Aberrant inflammatory responses in intoxicated burn-injured patients parallel impaired cognitive function.

Burn-injured patients with alcohol use disorder (AUD) have increased morbidity and mortality compared to alcohol-abstaining individuals with similar injuries. It is hypothesized that this is due, in part, to alcohol-induced dysregulation of the systemic inflammatory response, leading to worsened clinical outcomes, including increased susceptibility to infection, and heightened cognitive impairment. To examine the effects of alcohol on inflammatory markers after burn injury, we used multiplex assays to measure a panel of 48 cytokines, chemokines, and growth factors in the plasma of burn patents within 24 h of admission to the University of Colorado Burn Center. Thirty patients were enrolled between July 2018 to February 2020 and were stratified based on presence of AUD and total body surface area (TBSA) burn of ≥20% into four groups: [AUD-, TBSA <20%, N = 12], [AUD+, TBSA <20%, N = 3], [AUD-, TBSA ≥20%, N = 8], [AUD+, TBSA ≥20%, N = 7]. In addition, Confusion Assessment Method (CAM) scores were collected to evaluate patient delirium during the course of hospitalization. Multivariate statistical analysis demonstrated a number of cytokines and other factors that were significantly different between the groups. For example, the anti-inflammatory cytokine interleukin 1 receptor antagonist (IL-1ra) was dampened in the AUD+, TBSA ≥20% cohort with a 75.2% decrease compared to AUD-, TBSA ≥20%, and an 83.9% decrease compared to AUD-, TBSA <20% (p = 0.008).

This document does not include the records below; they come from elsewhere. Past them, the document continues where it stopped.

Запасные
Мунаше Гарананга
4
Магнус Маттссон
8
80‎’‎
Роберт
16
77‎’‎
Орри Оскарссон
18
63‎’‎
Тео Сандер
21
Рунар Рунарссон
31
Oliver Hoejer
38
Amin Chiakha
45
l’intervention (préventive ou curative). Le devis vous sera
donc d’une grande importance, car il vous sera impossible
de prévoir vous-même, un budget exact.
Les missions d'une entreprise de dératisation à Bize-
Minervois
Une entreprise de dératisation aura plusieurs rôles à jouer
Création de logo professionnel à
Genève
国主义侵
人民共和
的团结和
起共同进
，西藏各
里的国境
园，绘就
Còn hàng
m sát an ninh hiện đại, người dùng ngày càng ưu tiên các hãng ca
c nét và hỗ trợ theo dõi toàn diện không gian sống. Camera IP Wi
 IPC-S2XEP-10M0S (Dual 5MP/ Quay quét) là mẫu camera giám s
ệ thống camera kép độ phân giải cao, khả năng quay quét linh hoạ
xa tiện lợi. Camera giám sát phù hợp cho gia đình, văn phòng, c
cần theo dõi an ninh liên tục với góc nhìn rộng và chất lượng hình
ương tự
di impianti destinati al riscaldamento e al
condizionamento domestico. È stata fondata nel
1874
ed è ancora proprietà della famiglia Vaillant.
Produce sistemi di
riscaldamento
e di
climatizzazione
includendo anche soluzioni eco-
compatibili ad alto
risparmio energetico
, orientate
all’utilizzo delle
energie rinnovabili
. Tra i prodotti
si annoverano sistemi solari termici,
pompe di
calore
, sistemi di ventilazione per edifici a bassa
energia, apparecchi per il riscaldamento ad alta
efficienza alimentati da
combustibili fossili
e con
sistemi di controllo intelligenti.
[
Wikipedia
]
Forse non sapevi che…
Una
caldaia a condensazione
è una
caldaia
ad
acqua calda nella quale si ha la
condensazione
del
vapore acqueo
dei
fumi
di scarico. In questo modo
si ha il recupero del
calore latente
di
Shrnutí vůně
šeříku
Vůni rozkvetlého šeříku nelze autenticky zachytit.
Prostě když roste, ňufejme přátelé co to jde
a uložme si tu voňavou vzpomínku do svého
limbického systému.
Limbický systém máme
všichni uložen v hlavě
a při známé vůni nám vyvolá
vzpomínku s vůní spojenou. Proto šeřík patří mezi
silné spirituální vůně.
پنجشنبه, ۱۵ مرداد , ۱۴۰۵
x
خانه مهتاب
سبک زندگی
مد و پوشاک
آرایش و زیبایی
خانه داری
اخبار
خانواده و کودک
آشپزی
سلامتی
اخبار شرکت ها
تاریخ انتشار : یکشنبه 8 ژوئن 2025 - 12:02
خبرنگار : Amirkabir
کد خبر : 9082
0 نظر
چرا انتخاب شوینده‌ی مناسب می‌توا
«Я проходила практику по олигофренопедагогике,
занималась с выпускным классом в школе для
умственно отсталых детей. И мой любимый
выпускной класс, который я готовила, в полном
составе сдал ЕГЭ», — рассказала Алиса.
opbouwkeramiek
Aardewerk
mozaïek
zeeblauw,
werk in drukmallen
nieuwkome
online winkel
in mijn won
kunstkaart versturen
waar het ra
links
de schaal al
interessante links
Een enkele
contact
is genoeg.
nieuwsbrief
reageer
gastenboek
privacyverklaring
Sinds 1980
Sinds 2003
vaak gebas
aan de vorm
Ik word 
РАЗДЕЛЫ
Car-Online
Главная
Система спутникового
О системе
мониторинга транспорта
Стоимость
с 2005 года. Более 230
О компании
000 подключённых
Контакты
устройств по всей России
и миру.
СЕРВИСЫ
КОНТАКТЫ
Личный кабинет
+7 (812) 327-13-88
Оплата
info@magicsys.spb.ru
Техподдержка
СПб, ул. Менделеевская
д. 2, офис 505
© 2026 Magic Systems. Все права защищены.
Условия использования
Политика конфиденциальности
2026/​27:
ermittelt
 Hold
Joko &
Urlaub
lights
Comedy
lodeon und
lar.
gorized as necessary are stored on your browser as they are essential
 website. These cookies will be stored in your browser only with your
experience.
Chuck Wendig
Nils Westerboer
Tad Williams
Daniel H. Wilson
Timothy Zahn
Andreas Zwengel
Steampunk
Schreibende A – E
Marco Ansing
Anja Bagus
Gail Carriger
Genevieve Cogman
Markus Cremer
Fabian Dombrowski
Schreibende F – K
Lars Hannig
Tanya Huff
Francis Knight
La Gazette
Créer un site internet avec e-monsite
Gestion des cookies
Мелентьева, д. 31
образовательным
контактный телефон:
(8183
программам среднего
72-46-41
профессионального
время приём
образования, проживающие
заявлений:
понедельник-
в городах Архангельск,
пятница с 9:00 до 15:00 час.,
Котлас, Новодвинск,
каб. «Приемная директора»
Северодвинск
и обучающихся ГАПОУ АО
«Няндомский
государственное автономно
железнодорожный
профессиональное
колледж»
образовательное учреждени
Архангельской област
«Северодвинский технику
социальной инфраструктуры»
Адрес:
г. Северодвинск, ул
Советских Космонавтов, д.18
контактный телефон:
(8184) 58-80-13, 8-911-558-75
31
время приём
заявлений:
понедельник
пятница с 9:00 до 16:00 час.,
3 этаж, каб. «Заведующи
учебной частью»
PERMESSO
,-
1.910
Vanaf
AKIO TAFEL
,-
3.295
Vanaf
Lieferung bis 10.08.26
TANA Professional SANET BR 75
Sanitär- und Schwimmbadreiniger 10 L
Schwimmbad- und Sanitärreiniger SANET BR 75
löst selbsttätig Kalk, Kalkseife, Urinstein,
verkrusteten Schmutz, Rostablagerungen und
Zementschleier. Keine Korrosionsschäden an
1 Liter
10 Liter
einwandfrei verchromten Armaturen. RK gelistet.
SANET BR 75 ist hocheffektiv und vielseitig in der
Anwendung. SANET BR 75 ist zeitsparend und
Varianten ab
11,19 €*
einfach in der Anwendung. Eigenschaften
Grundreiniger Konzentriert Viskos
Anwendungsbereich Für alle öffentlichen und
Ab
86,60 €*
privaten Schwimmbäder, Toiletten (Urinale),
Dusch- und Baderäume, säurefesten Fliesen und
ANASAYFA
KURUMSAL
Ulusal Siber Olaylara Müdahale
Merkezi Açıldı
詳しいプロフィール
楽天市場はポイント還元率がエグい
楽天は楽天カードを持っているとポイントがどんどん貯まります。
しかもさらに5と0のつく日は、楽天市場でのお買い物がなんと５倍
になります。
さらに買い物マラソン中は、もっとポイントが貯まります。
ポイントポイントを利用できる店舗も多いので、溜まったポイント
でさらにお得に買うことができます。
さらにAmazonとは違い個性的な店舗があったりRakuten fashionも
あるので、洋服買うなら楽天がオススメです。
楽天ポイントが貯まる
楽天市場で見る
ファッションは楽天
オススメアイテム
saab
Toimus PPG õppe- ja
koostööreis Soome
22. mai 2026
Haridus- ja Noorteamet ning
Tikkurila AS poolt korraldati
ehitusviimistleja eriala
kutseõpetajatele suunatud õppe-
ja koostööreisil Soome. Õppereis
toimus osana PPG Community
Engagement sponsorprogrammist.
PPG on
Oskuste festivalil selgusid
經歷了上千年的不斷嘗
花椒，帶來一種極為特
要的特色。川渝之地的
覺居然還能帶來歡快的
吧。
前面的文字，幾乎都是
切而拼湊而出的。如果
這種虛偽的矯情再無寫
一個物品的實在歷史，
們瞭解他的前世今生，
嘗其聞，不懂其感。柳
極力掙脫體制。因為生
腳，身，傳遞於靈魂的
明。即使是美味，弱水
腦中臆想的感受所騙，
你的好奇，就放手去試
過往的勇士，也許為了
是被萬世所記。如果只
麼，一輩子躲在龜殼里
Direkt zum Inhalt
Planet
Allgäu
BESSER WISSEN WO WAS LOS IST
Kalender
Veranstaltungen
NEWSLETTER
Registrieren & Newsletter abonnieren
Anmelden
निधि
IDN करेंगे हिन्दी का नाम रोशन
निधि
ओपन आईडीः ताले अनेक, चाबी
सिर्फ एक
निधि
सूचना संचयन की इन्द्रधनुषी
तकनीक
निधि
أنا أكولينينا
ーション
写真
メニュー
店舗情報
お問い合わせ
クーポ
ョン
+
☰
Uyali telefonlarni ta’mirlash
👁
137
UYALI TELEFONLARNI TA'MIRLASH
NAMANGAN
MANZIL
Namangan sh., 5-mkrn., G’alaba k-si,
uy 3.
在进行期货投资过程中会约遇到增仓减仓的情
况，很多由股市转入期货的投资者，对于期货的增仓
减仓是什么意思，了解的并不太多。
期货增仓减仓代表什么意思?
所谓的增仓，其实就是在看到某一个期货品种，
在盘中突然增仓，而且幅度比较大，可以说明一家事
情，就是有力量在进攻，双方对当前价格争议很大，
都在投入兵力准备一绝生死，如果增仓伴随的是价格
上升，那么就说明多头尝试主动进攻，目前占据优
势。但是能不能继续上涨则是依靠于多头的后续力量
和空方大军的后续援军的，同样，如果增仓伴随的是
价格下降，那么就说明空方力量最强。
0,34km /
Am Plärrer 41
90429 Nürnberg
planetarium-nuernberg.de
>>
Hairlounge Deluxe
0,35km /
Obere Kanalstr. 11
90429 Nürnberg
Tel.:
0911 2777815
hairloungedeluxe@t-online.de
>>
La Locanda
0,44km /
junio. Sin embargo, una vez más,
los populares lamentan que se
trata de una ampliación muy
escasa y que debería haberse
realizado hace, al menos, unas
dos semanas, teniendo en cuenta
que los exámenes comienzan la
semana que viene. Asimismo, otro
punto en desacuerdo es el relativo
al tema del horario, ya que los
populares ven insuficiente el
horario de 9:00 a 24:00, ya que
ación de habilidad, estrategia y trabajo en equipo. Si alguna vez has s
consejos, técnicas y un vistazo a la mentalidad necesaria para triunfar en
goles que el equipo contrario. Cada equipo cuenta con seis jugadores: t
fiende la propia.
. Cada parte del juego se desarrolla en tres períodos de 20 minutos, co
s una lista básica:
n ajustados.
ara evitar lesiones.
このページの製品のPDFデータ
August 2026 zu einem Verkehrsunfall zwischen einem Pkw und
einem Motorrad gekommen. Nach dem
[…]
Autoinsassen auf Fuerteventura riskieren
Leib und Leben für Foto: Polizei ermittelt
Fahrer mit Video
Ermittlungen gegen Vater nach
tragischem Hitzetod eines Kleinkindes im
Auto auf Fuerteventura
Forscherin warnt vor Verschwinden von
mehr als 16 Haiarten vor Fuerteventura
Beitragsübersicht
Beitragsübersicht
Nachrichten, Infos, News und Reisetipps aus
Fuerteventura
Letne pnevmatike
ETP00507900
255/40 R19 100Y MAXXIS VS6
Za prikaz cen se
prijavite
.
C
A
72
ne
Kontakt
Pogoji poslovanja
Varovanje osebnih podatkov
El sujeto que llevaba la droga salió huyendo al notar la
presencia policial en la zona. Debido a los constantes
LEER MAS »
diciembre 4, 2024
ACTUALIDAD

Additionally, plasma levels of the pro-inflammatory mediator CXCL12 (C-X-C motif chemokine ligand 12, also known as stromal cell-derived factor 1, SDF-1) was higher in the AUD + groups (p = 0.03) and similarly, IL-18 levels were greater in AUD+, TBSA ≥20% (p = 0.009). Eotaxin (also known as cytokine CC motif ligand 11, CCL11) was markedly elevated in the AUD+, TBSA ≥20% cohort with a 2.4-fold increase over the AUD-, TBSA ≥20%, and a 1.7-fold rise compared to the AUD-, TBSA <20% cohorts (p = 0.04). Interestingly, there was also a marked rise in CAM + delirium scores (85.7%) among the AUD + patients with TBSA ≥20% (p = 0.02). Not surprisingly, we found that hospital stays increased with AUD+ and larger burns (p = 0.0009). Our findings reveal that burn patients who misuse alcohol have aberrant inflammatory responses that may lead to greater immune dysregulation and worse clinical outcomes.